The second answer is best summed up in a quote that Jeremy uses from Warren Buffet. “The central principle of investment is to go contrary to the general opinion, on the grounds that if everyone agreed about its merits, the investment is inevitably too dear and therefore unattractive.” The very function of an investment committee leads to prudent actions. I am currently chair of three different investment committees. I find that after an informed, polite discussion, a consensus is formed which rarely calls for taking an extreme action. Members of all of my committees are well-meaning people who have volunteered their time (and quite often their capital) to the institution. We almost never have the sharp disagreements that often occur within corporate or family partnerships. I wonder whether the pleasant decisions are of the same quality as the more intense discussions?
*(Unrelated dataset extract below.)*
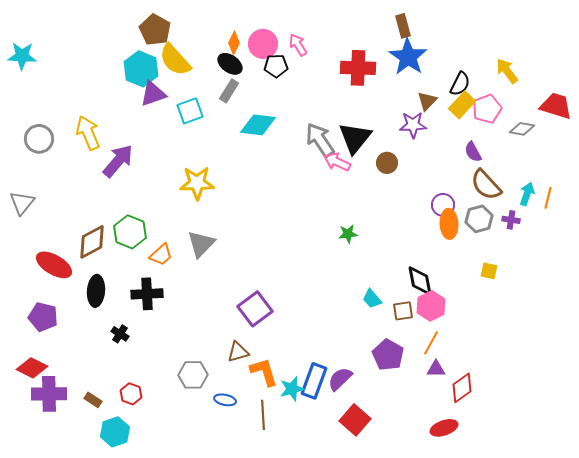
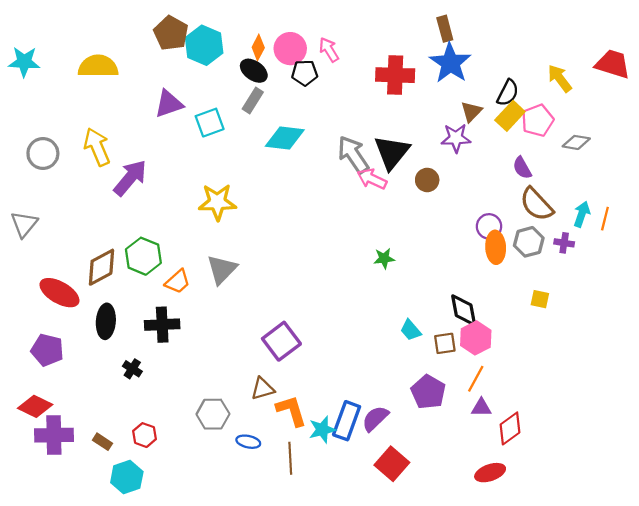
yellow semicircle: (175, 60) -> (98, 66), moved, turned 132
cyan hexagon: (141, 69) -> (204, 45), moved
red trapezoid: (556, 106) -> (613, 64), moved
Individual vs. Group Decisions

I believe that Warren Buffet would suggest that at critical turning points, an individual’s decision-making is better than even an intelligent group decision process. Buffett might even favor a strong personality over an agreeable one. I know that trustees that do not ask the tough questions are not acting in the long term best interest of their institutions. They should find their friends elsewhere.